■ **Exercise material**

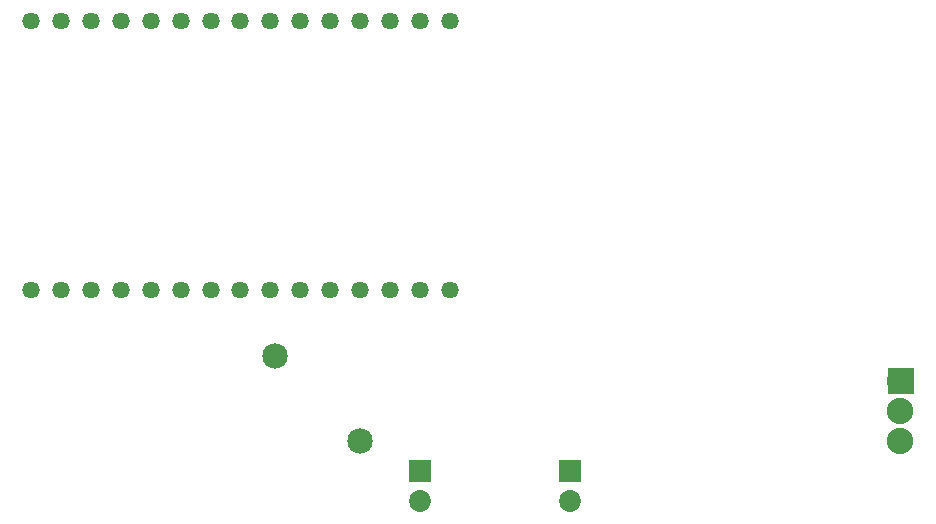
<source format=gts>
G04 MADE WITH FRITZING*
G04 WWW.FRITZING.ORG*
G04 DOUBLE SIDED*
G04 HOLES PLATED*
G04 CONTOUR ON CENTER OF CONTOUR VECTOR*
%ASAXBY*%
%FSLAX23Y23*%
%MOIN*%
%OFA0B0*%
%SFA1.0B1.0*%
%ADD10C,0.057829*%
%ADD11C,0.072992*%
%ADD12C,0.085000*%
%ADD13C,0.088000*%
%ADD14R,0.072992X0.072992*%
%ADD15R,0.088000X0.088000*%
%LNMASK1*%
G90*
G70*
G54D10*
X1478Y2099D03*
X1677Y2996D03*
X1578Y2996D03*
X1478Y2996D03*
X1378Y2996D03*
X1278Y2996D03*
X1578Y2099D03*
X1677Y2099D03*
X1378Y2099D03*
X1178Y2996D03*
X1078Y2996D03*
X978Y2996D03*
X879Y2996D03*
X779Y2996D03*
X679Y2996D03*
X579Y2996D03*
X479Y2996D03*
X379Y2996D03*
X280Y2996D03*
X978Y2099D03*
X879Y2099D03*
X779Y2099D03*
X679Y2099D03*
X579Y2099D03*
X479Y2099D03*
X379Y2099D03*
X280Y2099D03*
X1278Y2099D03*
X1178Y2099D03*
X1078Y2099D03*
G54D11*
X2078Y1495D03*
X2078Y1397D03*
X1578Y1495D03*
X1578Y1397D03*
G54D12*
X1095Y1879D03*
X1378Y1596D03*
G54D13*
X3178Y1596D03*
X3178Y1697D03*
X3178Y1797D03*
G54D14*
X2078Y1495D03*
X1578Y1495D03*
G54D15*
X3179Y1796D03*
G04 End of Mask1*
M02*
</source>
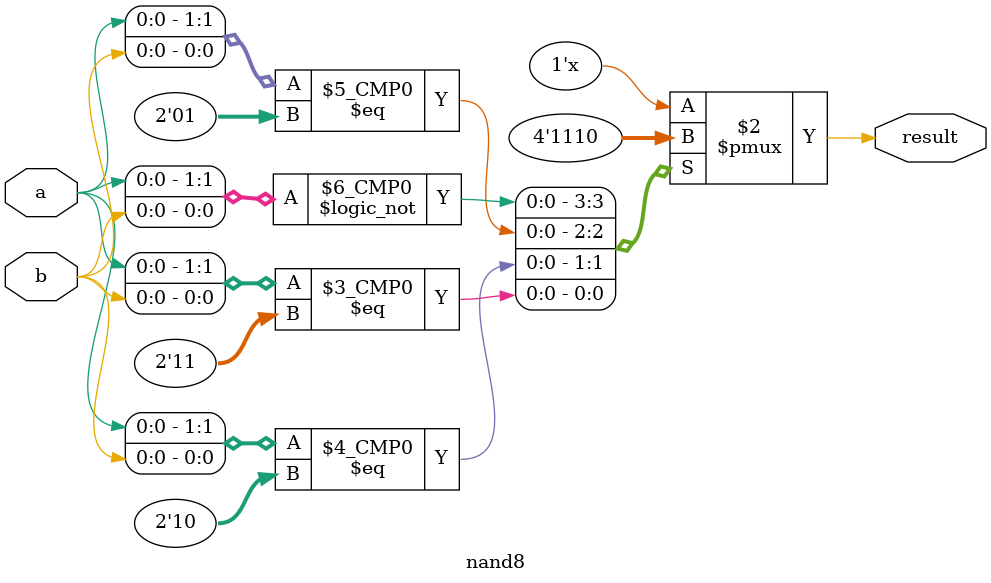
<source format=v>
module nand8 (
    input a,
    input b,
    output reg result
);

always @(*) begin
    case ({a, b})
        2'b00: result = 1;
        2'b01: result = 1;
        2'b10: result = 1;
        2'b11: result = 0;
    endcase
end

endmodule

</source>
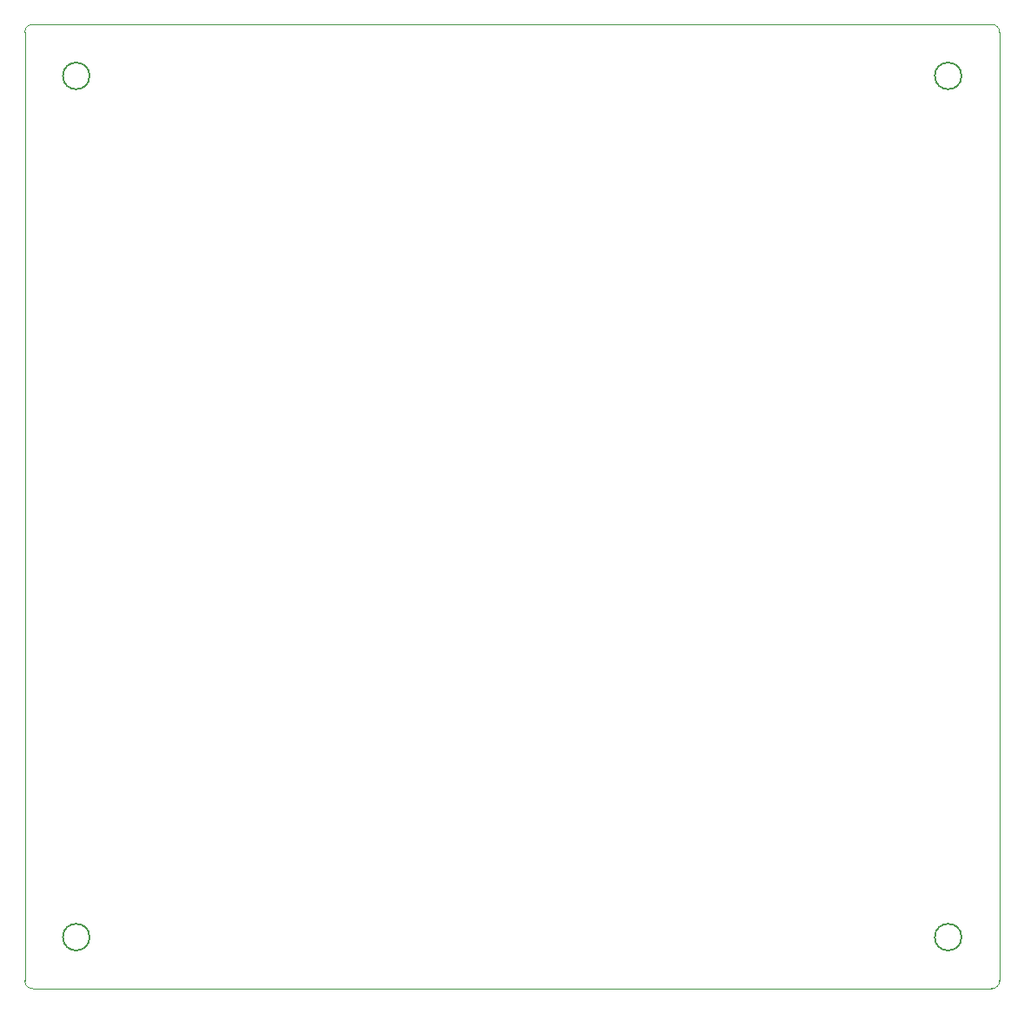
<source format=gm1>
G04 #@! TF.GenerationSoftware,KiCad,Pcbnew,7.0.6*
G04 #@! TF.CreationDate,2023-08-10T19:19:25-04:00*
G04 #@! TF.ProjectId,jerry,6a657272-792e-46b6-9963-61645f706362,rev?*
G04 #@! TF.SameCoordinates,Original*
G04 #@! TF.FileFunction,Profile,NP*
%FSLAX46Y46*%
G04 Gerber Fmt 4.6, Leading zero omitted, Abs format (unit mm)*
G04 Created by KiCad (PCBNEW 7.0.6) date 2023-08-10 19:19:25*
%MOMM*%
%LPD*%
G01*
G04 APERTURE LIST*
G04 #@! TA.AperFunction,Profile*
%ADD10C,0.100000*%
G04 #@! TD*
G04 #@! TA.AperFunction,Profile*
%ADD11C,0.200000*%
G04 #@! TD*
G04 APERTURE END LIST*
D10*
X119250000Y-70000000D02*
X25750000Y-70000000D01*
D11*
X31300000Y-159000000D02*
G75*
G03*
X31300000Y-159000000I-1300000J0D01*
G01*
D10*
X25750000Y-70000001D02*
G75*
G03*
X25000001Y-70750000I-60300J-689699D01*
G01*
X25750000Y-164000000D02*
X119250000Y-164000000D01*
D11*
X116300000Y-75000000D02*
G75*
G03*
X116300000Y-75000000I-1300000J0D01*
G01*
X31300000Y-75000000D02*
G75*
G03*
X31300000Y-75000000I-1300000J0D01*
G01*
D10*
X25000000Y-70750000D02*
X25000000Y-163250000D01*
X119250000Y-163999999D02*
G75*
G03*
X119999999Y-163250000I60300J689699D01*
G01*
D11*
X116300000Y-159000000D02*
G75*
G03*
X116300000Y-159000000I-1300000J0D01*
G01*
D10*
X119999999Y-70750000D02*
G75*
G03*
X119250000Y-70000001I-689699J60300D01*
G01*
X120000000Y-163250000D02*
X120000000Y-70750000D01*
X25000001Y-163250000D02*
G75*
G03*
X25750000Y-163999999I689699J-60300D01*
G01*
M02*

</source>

■ **Directions**
For the word "format", return every line of the records that holds it.

■ **Written response**
<source format=gts>
<source format=v>
<source format=gm1>
G04 Gerber Fmt 4.6, Leading zero omitted, Abs format (unit mm)*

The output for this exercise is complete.